Ma a far male è il cuore
Un problema al ginocchio sinistro manda fuori pista Lara Gut in discesa e la costringe a chiudere anzitempo i suoi Giochi
È stato il ginocchio a mettere la parola fine alla seconda avventura olimpica di Lara Gut. Il sinistro, quello rotto durante i Mondiali di St. Moritz e operato praticamente un anno fa (il 20 febbraio 2017), “colpevole” di essersi irrigidito poco prima di un dosso e di non aver permesso alla ticinese di raddrizzare la linea per affrontare nel modo giusto il salto, costringendola a mancare la porta successiva. Fine della discesa olimpica e fine dei Giochi per la 26enne di Comano, che ha deciso di rinunciare alla combinata per non sforzare ulteriormente l’articolazione. A fare davvero male, però, è ancora una volta il cuore...

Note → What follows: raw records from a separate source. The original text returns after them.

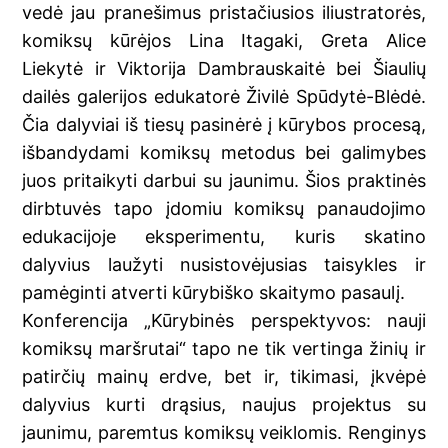
vedė jau pranešimus pristačiusios iliustratorės,
komiksų kūrėjos Lina Itagaki, Greta Alice
Liekytė ir Viktorija Dambrauskaitė bei Šiaulių
dailės galerijos edukatorė Živilė Spūdytė-Blėdė.
Čia dalyviai iš tiesų pasinėrė į kūrybos procesą,
išbandydami komiksų metodus bei galimybes
juos pritaikyti darbui su jaunimu. Šios praktinės
dirbtuvės tapo įdomiu komiksų panaudojimo
edukacijoje eksperimentu, kuris skatino
dalyvius laužyti nusistovėjusias taisykles ir
pamėginti atverti kūrybiško skaitymo pasaulį.
Konferencija „Kūrybinės perspektyvos: nauji
komiksų maršrutai“ tapo ne tik vertinga žinių ir
patirčių mainų erdve, bet ir, tikimasi, įkvėpė
dalyvius kurti drąsius, naujus projektus su
jaunimu, paremtus komiksų veiklomis. Renginys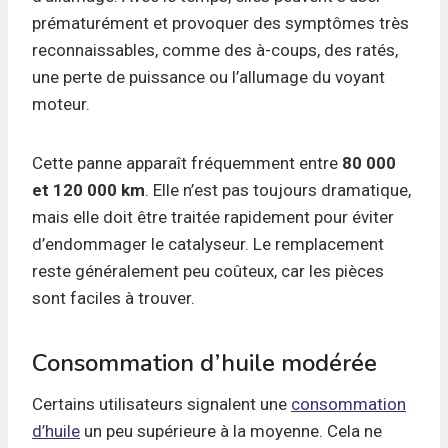
prématurément et provoquer des symptômes très
reconnaissables, comme des à-coups, des ratés,
une perte de puissance ou l’allumage du voyant
moteur.
Cette panne apparaît fréquemment entre
80 000
et 120 000 km
. Elle n’est pas toujours dramatique,
mais elle doit être traitée rapidement pour éviter
d’endommager le catalyseur. Le remplacement
reste généralement peu coûteux, car les pièces
sont faciles à trouver.
Consommation d’huile modérée
Certains utilisateurs signalent une
consommation
d’huile
un peu supérieure à la moyenne. Cela ne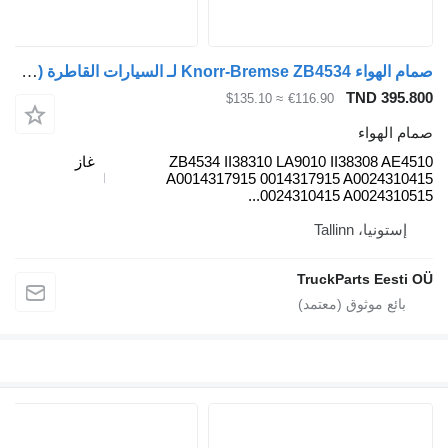
صمام الهواء Knorr-Bremse ZB4534 لـ السيارات القاطرة Mercedes-Benz Econic (1998-2014)
TND 395.800
≈ $135.10
€116.90
صمام الهواء
ZB4534 II38310 LA9010 II38308 AE4510
غاز
A0014317915 0014317915 A0024310415
0024310415 A0024310515...
إستونيا، Tallinn
TruckParts Eesti OÜ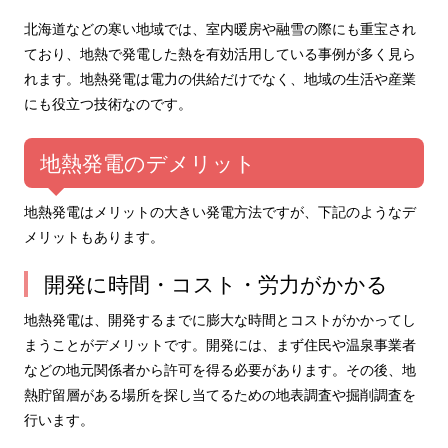
北海道などの寒い地域では、室内暖房や融雪の際にも重宝され
ており、地熱で発電した熱を有効活用している事例が多く見ら
れます。地熱発電は電力の供給だけでなく、地域の生活や産業
にも役立つ技術なのです。
地熱発電のデメリット
地熱発電はメリットの大きい発電方法ですが、下記のようなデ
メリットもあります。
開発に時間・コスト・労力がかかる
地熱発電は、開発するまでに膨大な時間とコストがかかってし
まうことがデメリットです。開発には、まず住民や温泉事業者
などの地元関係者から許可を得る必要があります。その後、地
熱貯留層がある場所を探し当てるための地表調査や掘削調査を
行います。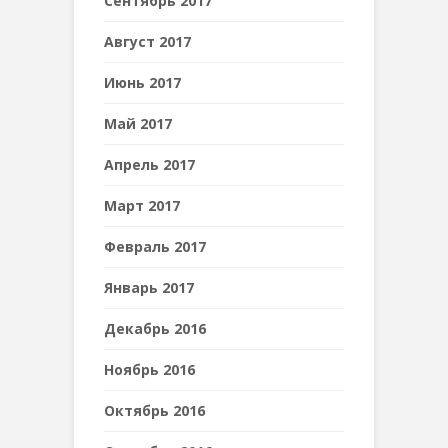
Сентябрь 2017
Август 2017
Июнь 2017
Май 2017
Апрель 2017
Март 2017
Февраль 2017
Январь 2017
Декабрь 2016
Ноябрь 2016
Октябрь 2016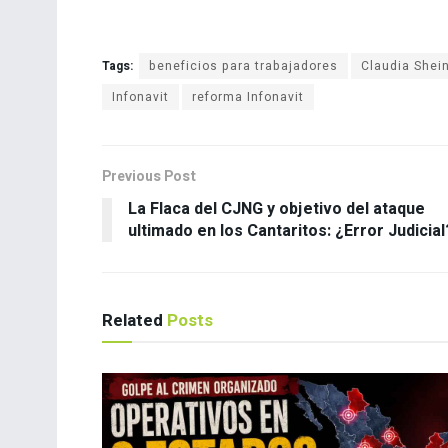
Tags:
beneficios para trabajadores
Claudia She
Infonavit
reforma Infonavit
Previous Post
La Flaca del CJNG y objetivo del ataque
ultimado en los Cantaritos: ¿Error Judicial
Related
Posts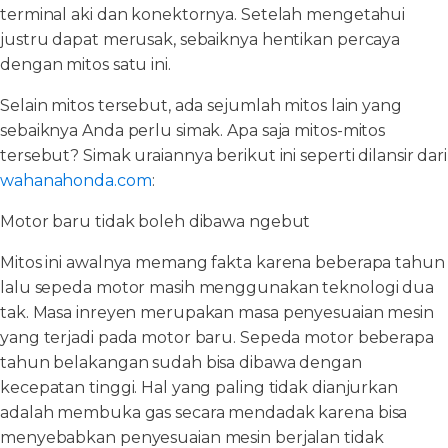
terminal aki dan konektornya. Setelah mengetahui
justru dapat merusak, sebaiknya hentikan percaya
dengan mitos satu ini.
Selain mitos tersebut, ada sejumlah mitos lain yang
sebaiknya Anda perlu simak. Apa saja mitos-mitos
tersebut? Simak uraiannya berikut ini seperti dilansir dari
wahanahonda.com
:
Motor baru tidak boleh dibawa ngebut
Mitos ini awalnya memang fakta karena beberapa tahun
lalu sepeda motor masih menggunakan teknologi dua
tak. Masa inreyen merupakan masa penyesuaian mesin
yang terjadi pada motor baru. Sepeda motor beberapa
tahun belakangan sudah bisa dibawa dengan
kecepatan tinggi. Hal yang paling tidak dianjurkan
adalah membuka gas secara mendadak karena bisa
menyebabkan penyesuaian mesin berjalan tidak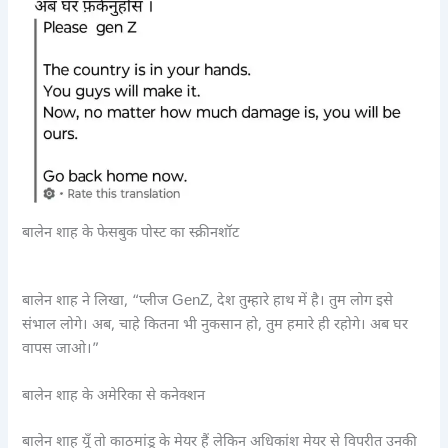
बालेन शाह के फेसबुक पोस्ट का स्क्रीनशॉट
बालेन शाह ने लिखा, “प्लीज GenZ, देश तुम्हारे हाथ में है। तुम लोग इसे
संभाल लोगे। अब, चाहे कितना भी नुकसान हो, तुम हमारे ही रहोगे। अब घर
वापस जाओ।”
बालेन शाह के अमेरिका से कनेक्शन
बालेन शाह यूँ तो काठमांडू के मेयर हैं लेकिन अधिकांश मेयर से विपरीत उनकी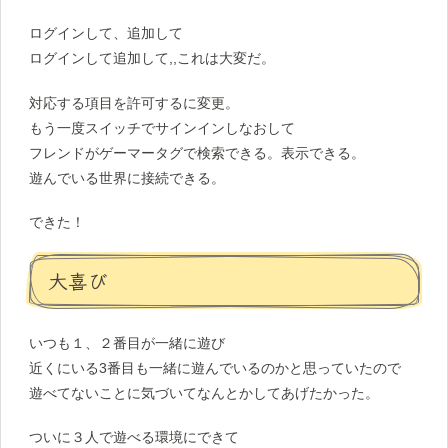
ログインして、追加して
ログインして追加して,,これは大変だ。
対応する項目を許可するに変更。
もう一度スイッチでサインインしなおして
フレンドがゲーマータグで検索できる。表示できる。
遊んでいる世界に接続できる。
できた！
大喜び
いつも１、２番目が一緒に遊び
近くにいる3番目も一緒に遊んでいるのかと思っていたので
遊べてないことに気づいてなんとかしてあげたかった。
ついに３人で遊べる環境にできて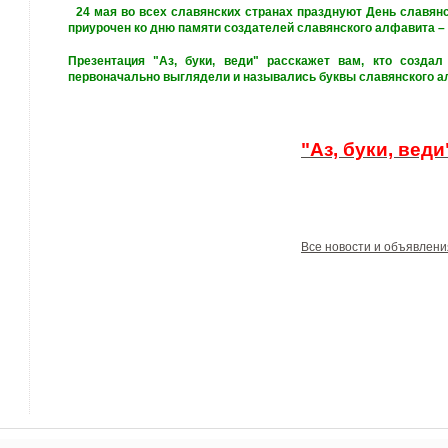
24 мая во всех славянских странах празднуют День славянс
приурочен ко дню памяти создателей славянского алфавита –
Презентация "Аз, буки, веди" расскажет вам, кто создал
первоначально выглядели и назывались буквы славянского а
"Аз, буки, веди
Все новости и объявлени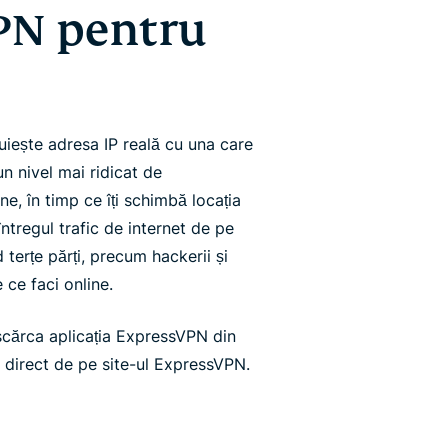
PN pentru
iește adresa IP reală cu una care
n nivel mai ridicat de
ne, în timp ce îți schimbă locația
ntregul trafic de internet de pe
 terțe părți, precum hackerii și
e ce faci online.
scărca aplicația ExpressVPN din
 direct de pe site-ul ExpressVPN.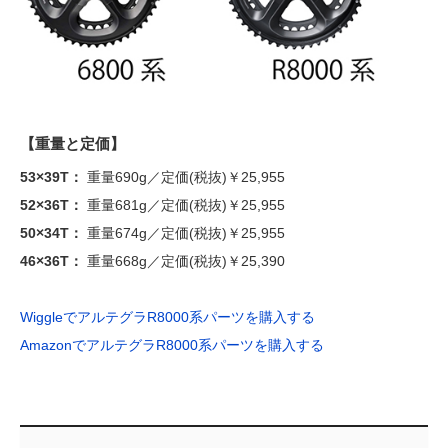
【重量と定価】
53×39T：
重量690g／定価(税抜)￥25,955
52×36T：
重量681g／定価(税抜)￥25,955
50×34T：
重量674g／定価(税抜)￥25,955
46×36T：
重量668g／定価(税抜)￥25,390
WiggleでアルテグラR8000系パーツを購入する
AmazonでアルテグラR8000系パーツを購入する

Segue dalla Prima Ancora una volta, perché tutto si può dire, tranne che tra le Olimpiadi e Lara Gut sia amore. Anzi, il rapporto tra l’evento sportivo per eccellenza e una campionessa giovane ma che ha già vinto quasi tutto nel suo sport (tranne appunto un titolo a cinque cerchi o mondiale) era e rimane a dir poco tormentato. A maggior ragione dopo un’edizione che per la ragazza cresciuta sulle nevi di Airolo sembrerebbe ancora più dura da digerire di quella di quattro anni fa a Sochi, da dove nonostante i lacrimoni versati per quei 10 centesimi che le erano mancati in discesa per raggiungere sul gradino più alto del podio Dominique Gisin e Tina Maze (senza contare che in superG era rimasta a 7 centesimi dal bronzo), era comunque tornata a casa con una medaglia. Stavolta invece nemmeno quella: nella sua valigia per il ritorno in Svizzera (previsto oggi) ci sarà spazio solo per l’amarezza per un’eliminazione dopo poche porte in gigante, un dolorosissimo quarto posto (a un solo piccolo centesimo dalla medaglia di bronzo) nel “suo” superG e un’uscita di scena senza gloria nella disciplina regina. O forse no. Perché se è vero che anche in Corea la vincitrice della Coppa del mondo generale 2016 non è riuscita a nascondere la delusione per la mancata medaglia (l’oro, perché lo sconforto al traguardo del supergigante è arrivato ben prima che la Ledecka la buttasse fuori dal podio), allo stesso tempo a Pyeongchang abbiamo visto una Lara Gut diversa, più pronta ad accettare la sconfitta e il fatto di non poter sempre essere davanti. A maggior ragione dopo il gravissimo infortunio di un anno fa, che ha inevitabilmente condizionato il suo approccio a questi Giochi. Sotto l’aspetto sportivo, visto che l’operazione e la lunga riabilitazione oltre a rallentarne la preparazione estiva, l’hanno privata di tante ore sulle piste, cosa mica da poco per una che nel feeling con la neve e nelle sensazioni ha alcuni dei suoi maggiori atout. Ma anche dal punto di vista mentale, con la persona che – come aveva
spiegato lei stessa a fine settembre a Zermatt nella prima conferenza stampa dopo l’infortunio – ha chiesto e ottenuto spazio all’atleta. Da una parte la voglia, quasi l’esigenza di essere la numero uno, sempre e comunque; dall’altra la consapevolezza che nella vita a contare non sono solo gare e allori («una medaglia o una vittoria non contano nulla se non si è felici», aveva detto). Quindi sì, a fare più male a Lara in questo momento è probabilmente il cuore, ma forse stavolta ci metterà un po’ meno a guarire. E poi saranno di nuovo guai per tutte.